The same type of data used by the NSA to track terrorists can be used by public health researchers to combat the spread of diseases.
"Big data" has become quite the buzzword this year, especially after reports surfaced that the National Security Agency (NSA) has collected and stored individuals' phone records and Internet browsing histories, opening the debate about what should (and shouldn’t) be done with all of that information. But the possibilities for these massive data sets carry far beyond the hunt for terrorists. Public health officials use the same kind of data for a similar goal: saving lives.
Researchers can now pull together huge amounts of information – think Google Trends, Twitter messages about flu symptoms, or frequency of visits to WebMD – with the aim of tracking diseases. Officials have sought after such information for decades, but the increasing availability of big data makes the hunt faster and more accurate than ever before.

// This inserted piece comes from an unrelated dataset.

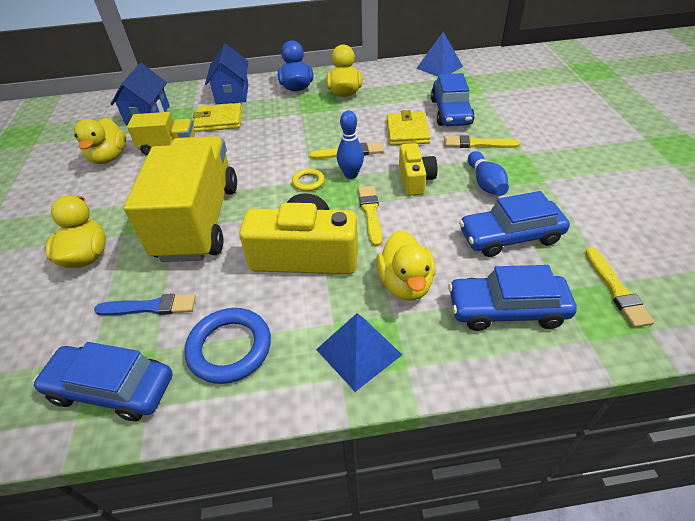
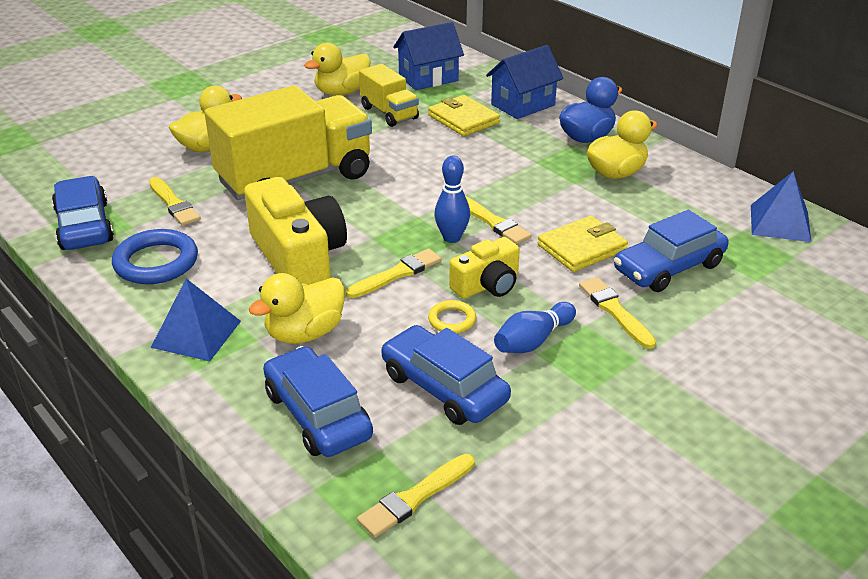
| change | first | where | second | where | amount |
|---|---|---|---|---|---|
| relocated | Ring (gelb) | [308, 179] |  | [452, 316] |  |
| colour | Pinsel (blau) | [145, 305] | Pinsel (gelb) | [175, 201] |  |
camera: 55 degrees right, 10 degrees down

In the United States, researchers at Johns Hopkins University have been working on ways to track the flu by aggregating tweets. The program TwitterHose allows anyone to download about 1 percent of the tweets made in an hour, selected at random, giving researcher a nice cross section of Twitter users. Paid helpers sift through the tweets, flagging any that mention getting the flu or feeling flu-like symptoms. Researches then use location data to figure out where individual Twitter-users are reporting being sick. When matched with the Center for Disease Control statistics on flu outbreak – which usually run about two weeks behind real-time – the Johns Hopkins team found that they were able to accurately predict the CDC reports well before they were released.